DOCUMENT SEGMENT
- Opening Delimiter -

# Surefire G2 vs. G3



## Hofgrad01 (Oct 1, 2007)

Hello to all. I am a newbie who just bought a Surefire G2. I really like the light. However, since I am becoming a flashaholic , I am also thinking about picking up a G3. 

Does anyone here have both? Is there a big difference in brightness (65 vs 105 lumens)? Since I am a newbie, I don't have a good reference point to visualize the realworld lumens difference.

I tried searching here multiple times w/diff search terms, but I get an error message about the size of the results, etc...

Thanks


----------



## Bullzeyebill (Oct 1, 2007)

Did you use Google Search-CPF only, at the top of each CPF page? Type in G3, or any combination using G3, G2. Since G3 has same output as the P9, try P9 in Google Search. Lots of info on G2, G3, etc.

Bill


----------



## KeyGrip (Oct 1, 2007)

I don't have a G3, but I do have a 9P (same lamp assembly) and it is noticably brighter than the standard G2. The hotspot is much larger.


----------



## Optik49 (Oct 1, 2007)

I like my G3 a lot, just drop in a P91 lamp and you have 200 lumens! Also you can here _Any other G3 fans out there_ For other owners comments.


----------



## junkfms (Oct 1, 2007)

Well I have bought my G3 about a month ago. It certainly delivers more lumens than G2. Love it a lot!
:welcome:


----------



## Optik49 (Oct 3, 2007)

:welcome:.....Welcome to *CFP* junkfms.....:welcome:


----------



## LA OZ (Oct 3, 2007)

I have both the G2 and G3. The only difference is that the G3 take 3 CR123 batteries and the G2 only 2. G3 is therefore brighter if you give it a proper lamp.


----------



## Dr.Glock27 (Oct 4, 2007)

what kind of rechargeables can i use on a g3? 2 18500s?


----------



## Bullzeyebill (Oct 4, 2007)

DrGlock27, 2X18500's will not fit. Diameter too large. Try 17500's, they should fit. AW sells some with nipples.

Bill


----------



## Hofgrad01 (Oct 4, 2007)

Thanks for the info and the warm welcome everyone. 

I'm going to pick up a G3

Was using the G2 outside tonight. There was a very slight fog and the G2 did a good job at cutting through the fog. Great little light...can't wait to see the G3!


----------



## Bullzeyebill (Oct 4, 2007)

You will like the G3. the P90 is very efficient with three CR123's or two 17500's.

Bill


----------



## junkfms (Oct 4, 2007)

Thanks Optik49

I just can't wait to get the P91 lamp for my G3:devil:


----------



## mr.squatch (Oct 5, 2007)

- Closing Delimiter -

LIST OF TASKS
A: In the Surefire G2 versus G3 thread, how many CR123 batteries does the G3 take?
B: Write the next part of the Surefire G2 versus G3 thread, picking up after its final line.

LISTED ENTRIES
- Opening Delimiter -

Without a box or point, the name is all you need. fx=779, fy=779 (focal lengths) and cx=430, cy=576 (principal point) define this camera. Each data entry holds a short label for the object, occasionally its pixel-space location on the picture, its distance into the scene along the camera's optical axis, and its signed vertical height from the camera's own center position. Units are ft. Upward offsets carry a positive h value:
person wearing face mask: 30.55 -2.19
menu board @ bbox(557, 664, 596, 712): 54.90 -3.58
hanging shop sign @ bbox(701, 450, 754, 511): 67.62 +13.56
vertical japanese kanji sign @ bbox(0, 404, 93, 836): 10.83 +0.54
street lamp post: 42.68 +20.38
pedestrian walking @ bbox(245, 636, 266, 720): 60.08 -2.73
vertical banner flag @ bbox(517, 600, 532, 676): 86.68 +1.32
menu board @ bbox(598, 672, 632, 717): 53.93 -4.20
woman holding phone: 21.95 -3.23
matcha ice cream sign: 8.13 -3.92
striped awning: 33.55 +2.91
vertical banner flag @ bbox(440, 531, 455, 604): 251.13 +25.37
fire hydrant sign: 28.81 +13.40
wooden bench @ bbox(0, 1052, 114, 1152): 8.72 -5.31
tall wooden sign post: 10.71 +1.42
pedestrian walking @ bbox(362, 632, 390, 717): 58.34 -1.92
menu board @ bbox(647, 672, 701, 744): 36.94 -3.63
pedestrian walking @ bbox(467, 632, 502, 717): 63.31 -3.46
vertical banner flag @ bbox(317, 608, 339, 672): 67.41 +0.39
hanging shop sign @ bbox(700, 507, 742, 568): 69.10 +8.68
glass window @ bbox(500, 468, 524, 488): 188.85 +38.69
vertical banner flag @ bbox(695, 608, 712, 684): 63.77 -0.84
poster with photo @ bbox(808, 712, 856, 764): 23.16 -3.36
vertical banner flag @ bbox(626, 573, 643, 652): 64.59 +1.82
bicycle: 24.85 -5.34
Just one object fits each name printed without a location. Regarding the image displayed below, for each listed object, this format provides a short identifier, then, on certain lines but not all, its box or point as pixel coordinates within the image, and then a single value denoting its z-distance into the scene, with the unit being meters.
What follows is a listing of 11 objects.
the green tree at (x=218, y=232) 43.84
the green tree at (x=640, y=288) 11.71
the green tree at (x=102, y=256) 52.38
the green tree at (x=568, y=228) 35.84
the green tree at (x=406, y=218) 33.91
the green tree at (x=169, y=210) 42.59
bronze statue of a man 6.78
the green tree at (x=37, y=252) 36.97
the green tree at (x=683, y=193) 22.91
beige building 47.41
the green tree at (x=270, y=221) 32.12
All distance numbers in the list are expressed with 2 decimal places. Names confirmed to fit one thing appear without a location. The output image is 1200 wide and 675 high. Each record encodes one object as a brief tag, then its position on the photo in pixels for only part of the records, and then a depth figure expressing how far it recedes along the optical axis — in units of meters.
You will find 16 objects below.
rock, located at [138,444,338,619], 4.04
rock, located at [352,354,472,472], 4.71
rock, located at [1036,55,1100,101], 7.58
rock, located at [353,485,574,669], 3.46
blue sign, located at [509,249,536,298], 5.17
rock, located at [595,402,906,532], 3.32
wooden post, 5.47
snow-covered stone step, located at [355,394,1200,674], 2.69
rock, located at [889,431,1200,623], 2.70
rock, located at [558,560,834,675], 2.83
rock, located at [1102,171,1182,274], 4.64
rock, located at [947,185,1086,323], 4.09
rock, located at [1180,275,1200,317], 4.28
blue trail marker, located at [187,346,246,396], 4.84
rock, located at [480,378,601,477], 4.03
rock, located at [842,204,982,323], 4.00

- Closing Delimiter -

ANSWERS IN ORDER
A: Three.

B:
I now have four g2s, two g3s and two 9ps. Outstanding flashlights. I burned thru enough expensive p61 and p91 bulbs to almost make me want to stop using them. For practical use the standard bulbs are more than adequate amount of light. If you must step up in output try a cree dropin from dx. For about 1/3 the price of a surefire upgrade bulb you get more runtime AND more lumens. Same cree dropin also works with all my surefires, works something like 3.7v-10v. Don't try putting a p61 into a 3cell light, it'll last 3.2 nanoseconds.  Welcome aboard the moneypit... I mean flashlight nuts forum and congrats on your surefires. 

g


----------



## junkfms (Oct 5, 2007)

mr.squatch said:


> I now have four g2s, two g3s and two 9ps. Outstanding flashlights. I burned thru enough expensive p61 and p91 bulbs to almost make me want to stop using them. For practical use the standard bulbs are more than adequate amount of light. If you must step up in output try a cree dropin from dx. For about 1/3 the price of a surefire upgrade bulb you get more runtime AND more lumens. Same cree dropin also works with all my surefires, works something like 3.7v-10v. Don't try putting a p61 into a 3cell light, it'll last 3.2 nanoseconds.  Welcome aboard the moneypit... I mean flashlight nuts forum and congrats on your surefires.
> 
> g


 
ahh...that's new to me. thanks for that info mr.squatch


----------



## Siskik (Oct 5, 2007)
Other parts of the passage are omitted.